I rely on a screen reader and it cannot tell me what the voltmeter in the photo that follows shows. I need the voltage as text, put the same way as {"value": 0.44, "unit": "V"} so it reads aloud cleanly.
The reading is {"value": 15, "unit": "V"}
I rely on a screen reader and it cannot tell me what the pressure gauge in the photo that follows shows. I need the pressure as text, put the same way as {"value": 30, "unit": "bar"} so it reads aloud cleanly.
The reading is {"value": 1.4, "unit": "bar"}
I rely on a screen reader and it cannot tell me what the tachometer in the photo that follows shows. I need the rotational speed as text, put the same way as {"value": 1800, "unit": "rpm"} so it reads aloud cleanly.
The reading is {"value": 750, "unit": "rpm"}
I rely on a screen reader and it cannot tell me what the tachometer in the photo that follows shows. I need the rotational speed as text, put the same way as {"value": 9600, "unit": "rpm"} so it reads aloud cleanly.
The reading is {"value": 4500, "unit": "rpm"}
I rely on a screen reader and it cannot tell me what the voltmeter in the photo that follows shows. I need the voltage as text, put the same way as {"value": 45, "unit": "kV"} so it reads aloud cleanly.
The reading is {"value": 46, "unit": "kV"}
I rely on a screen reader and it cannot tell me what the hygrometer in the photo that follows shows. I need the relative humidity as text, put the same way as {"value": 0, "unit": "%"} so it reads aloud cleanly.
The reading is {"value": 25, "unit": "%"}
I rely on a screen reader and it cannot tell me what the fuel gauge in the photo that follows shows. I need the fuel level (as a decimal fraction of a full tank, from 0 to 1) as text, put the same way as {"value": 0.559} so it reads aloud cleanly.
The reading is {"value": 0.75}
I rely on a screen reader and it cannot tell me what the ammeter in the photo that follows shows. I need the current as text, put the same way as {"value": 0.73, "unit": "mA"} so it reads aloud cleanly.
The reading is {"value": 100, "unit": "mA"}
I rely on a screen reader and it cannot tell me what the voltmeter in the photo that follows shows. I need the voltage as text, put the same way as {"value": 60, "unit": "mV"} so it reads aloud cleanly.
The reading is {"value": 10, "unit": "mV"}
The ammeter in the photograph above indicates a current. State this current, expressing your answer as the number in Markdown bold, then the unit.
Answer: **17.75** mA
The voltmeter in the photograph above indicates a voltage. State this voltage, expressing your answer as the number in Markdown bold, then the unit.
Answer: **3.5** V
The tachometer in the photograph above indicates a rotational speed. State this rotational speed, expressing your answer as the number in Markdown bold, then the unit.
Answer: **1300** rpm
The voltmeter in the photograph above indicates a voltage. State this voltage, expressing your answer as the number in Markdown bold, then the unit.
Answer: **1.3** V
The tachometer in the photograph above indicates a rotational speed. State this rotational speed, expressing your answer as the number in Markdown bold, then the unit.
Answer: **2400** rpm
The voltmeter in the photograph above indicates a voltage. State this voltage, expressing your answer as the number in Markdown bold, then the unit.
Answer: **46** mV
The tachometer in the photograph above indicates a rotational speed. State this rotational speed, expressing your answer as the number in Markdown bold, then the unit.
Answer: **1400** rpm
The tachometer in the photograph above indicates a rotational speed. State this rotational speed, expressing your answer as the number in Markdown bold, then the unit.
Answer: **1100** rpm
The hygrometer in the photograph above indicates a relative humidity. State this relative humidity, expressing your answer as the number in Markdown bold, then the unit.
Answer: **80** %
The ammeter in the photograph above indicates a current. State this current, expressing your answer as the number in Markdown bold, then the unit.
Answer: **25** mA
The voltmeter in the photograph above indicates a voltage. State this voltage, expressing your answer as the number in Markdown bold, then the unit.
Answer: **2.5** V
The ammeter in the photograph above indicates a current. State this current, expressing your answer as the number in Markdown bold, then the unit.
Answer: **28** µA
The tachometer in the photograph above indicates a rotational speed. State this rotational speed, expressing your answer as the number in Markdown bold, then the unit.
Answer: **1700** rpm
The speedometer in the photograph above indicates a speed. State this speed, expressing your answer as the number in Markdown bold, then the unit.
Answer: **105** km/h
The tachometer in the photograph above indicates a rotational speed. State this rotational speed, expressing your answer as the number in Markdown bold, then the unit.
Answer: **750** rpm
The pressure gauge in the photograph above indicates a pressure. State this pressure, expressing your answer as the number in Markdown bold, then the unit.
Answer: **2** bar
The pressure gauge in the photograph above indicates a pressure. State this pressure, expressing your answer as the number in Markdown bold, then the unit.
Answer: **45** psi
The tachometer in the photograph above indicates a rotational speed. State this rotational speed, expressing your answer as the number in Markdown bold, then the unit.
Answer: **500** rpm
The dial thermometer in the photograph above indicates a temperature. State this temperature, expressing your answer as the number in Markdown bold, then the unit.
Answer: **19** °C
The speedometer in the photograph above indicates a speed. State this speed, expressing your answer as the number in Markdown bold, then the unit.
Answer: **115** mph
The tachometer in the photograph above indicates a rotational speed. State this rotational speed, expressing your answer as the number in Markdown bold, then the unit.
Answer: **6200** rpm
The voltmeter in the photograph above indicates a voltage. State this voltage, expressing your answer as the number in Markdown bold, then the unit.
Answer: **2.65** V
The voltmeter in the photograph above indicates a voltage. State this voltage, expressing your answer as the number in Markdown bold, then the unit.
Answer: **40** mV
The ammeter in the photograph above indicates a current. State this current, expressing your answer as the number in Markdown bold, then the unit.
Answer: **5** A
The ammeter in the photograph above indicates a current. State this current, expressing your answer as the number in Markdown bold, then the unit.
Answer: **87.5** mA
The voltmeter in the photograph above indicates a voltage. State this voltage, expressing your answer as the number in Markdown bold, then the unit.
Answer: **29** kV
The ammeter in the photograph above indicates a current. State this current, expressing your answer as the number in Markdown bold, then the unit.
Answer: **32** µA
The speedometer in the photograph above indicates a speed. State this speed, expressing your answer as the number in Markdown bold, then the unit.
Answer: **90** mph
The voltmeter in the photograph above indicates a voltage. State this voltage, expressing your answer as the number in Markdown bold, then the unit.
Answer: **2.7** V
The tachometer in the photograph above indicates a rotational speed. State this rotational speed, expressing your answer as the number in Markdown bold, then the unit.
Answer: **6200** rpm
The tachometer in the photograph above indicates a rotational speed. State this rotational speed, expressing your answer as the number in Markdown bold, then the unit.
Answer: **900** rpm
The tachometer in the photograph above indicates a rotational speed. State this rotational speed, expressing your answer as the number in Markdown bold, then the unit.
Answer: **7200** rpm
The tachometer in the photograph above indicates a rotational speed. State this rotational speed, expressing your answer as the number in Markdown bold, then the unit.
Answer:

───

■ What you need to do ■
Copy out every one of the records above verbatim, in their original order.

■ Solution to the exercise ■
I rely on a screen reader and it cannot tell me what the voltmeter in the photo that follows shows. I need the voltage as text, put the same way as {"value": 0.44, "unit": "V"} so it reads aloud cleanly.
The reading is {"value": 15, "unit": "V"}
I rely on a screen reader and it cannot tell me what the pressure gauge in the photo that follows shows. I need the pressure as text, put the same way as {"value": 30, "unit": "bar"} so it reads aloud cleanly.
The reading is {"value": 1.4, "unit": "bar"}
I rely on a screen reader and it cannot tell me what the tachometer in the photo that follows shows. I need the rotational speed as text, put the same way as {"value": 1800, "unit": "rpm"} so it reads aloud cleanly.
The reading is {"value": 750, "unit": "rpm"}
I rely on a screen reader and it cannot tell me what the tachometer in the photo that follows shows. I need the rotational speed as text, put the same way as {"value": 9600, "unit": "rpm"} so it reads aloud cleanly.
The reading is {"value": 4500, "unit": "rpm"}
I rely on a screen reader and it cannot tell me what the voltmeter in the photo that follows shows. I need the voltage as text, put the same way as {"value": 45, "unit": "kV"} so it reads aloud cleanly.
The reading is {"value": 46, "unit": "kV"}
I rely on a screen reader and it cannot tell me what the hygrometer in the photo that follows shows. I need the relative humidity as text, put the same way as {"value": 0, "unit": "%"} so it reads aloud cleanly.
The reading is {"value": 25, "unit": "%"}
I rely on a screen reader and it cannot tell me what the fuel gauge in the photo that follows shows. I need the fuel level (as a decimal fraction of a full tank, from 0 to 1) as text, put the same way as {"value": 0.559} so it reads aloud cleanly.
The reading is {"value": 0.75}
I rely on a screen reader and it cannot tell me what the ammeter in the photo that follows shows. I need the current as text, put the same way as {"value": 0.73, "unit": "mA"} so it reads aloud cleanly.
The reading is {"value": 100, "unit": "mA"}
I rely on a screen reader and it cannot tell me what the voltmeter in the photo that follows shows. I need the voltage as text, put the same way as {"value": 60, "unit": "mV"} so it reads aloud cleanly.
The reading is {"value": 10, "unit": "mV"}
The ammeter in the photograph above indicates a current. State this current, expressing your answer as the number in Markdown bold, then the unit.
Answer: **17.75** mA
The voltmeter in the photograph above indicates a voltage. State this voltage, expressing your answer as the number in Markdown bold, then the unit.
Answer: **3.5** V
The tachometer in the photograph above indicates a rotational speed. State this rotational speed, expressing your answer as the number in Markdown bold, then the unit.
Answer: **1300** rpm
The voltmeter in the photograph above indicates a voltage. State this voltage, expressing your answer as the number in Markdown bold, then the unit.
Answer: **1.3** V
The tachometer in the photograph above indicates a rotational speed. State this rotational speed, expressing your answer as the number in Markdown bold, then the unit.
Answer: **2400** rpm
The voltmeter in the photograph above indicates a voltage. State this voltage, expressing your answer as the number in Markdown bold, then the unit.
Answer: **46** mV
The tachometer in the photograph above indicates a rotational speed. State this rotational speed, expressing your answer as the number in Markdown bold, then the unit.
Answer: **1400** rpm
The tachometer in the photograph above indicates a rotational speed. State this rotational speed, expressing your answer as the number in Markdown bold, then the unit.
Answer: **1100** rpm
The hygrometer in the photograph above indicates a relative humidity. State this relative humidity, expressing your answer as the number in Markdown bold, then the unit.
Answer: **80** %
The ammeter in the photograph above indicates a current. State this current, expressing your answer as the number in Markdown bold, then the unit.
Answer: **25** mA
The voltmeter in the photograph above indicates a voltage. State this voltage, expressing your answer as the number in Markdown bold, then the unit.
Answer: **2.5** V
The ammeter in the photograph above indicates a current. State this current, expressing your answer as the number in Markdown bold, then the unit.
Answer: **28** µA
The tachometer in the photograph above indicates a rotational speed. State this rotational speed, expressing your answer as the number in Markdown bold, then the unit.
Answer: **1700** rpm
The speedometer in the photograph above indicates a speed. State this speed, expressing your answer as the number in Markdown bold, then the unit.
Answer: **105** km/h
The tachometer in the photograph above indicates a rotational speed. State this rotational speed, expressing your answer as the number in Markdown bold, then the unit.
Answer: **750** rpm
The pressure gauge in the photograph above indicates a pressure. State this pressure, expressing your answer as the number in Markdown bold, then the unit.
Answer: **2** bar
The pressure gauge in the photograph above indicates a pressure. State this pressure, expressing your answer as the number in Markdown bold, then the unit.
Answer: **45** psi
The tachometer in the photograph above indicates a rotational speed. State this rotational speed, expressing your answer as the number in Markdown bold, then the unit.
Answer: **500** rpm
The dial thermometer in the photograph above indicates a temperature. State this temperature, expressing your answer as the number in Markdown bold, then the unit.
Answer: **19** °C
The speedometer in the photograph above indicates a speed. State this speed, expressing your answer as the number in Markdown bold, then the unit.
Answer: **115** mph
The tachometer in the photograph above indicates a rotational speed. State this rotational speed, expressing your answer as the number in Markdown bold, then the unit.
Answer: **6200** rpm
The voltmeter in the photograph above indicates a voltage. State this voltage, expressing your answer as the number in Markdown bold, then the unit.
Answer: **2.65** V
The voltmeter in the photograph above indicates a voltage. State this voltage, expressing your answer as the number in Markdown bold, then the unit.
Answer: **40** mV
The ammeter in the photograph above indicates a current. State this current, expressing your answer as the number in Markdown bold, then the unit.
Answer: **5** A
The ammeter in the photograph above indicates a current. State this current, expressing your answer as the number in Markdown bold, then the unit.
Answer: **87.5** mA
The voltmeter in the photograph above indicates a voltage. State this voltage, expressing your answer as the number in Markdown bold, then the unit.
Answer: **29** kV
The ammeter in the photograph above indicates a current. State this current, expressing your answer as the number in Markdown bold, then the unit.
Answer: **32** µA
The speedometer in the photograph above indicates a speed. State this speed, expressing your answer as the number in Markdown bold, then the unit.
Answer: **90** mph
The voltmeter in the photograph above indicates a voltage. State this voltage, expressing your answer as the number in Markdown bold, then the unit.
Answer: **2.7** V
The tachometer in the photograph above indicates a rotational speed. State this rotational speed, expressing your answer as the number in Markdown bold, then the unit.
Answer: **6200** rpm
The tachometer in the photograph above indicates a rotational speed. State this rotational speed, expressing your answer as the number in Markdown bold, then the unit.
Answer: **900** rpm
The tachometer in the photograph above indicates a rotational speed. State this rotational speed, expressing your answer as the number in Markdown bold, then the unit.
Answer: **7200** rpm
The tachometer in the photograph above indicates a rotational speed. State this rotational speed, expressing your answer as the number in Markdown bold, then the unit.
Answer:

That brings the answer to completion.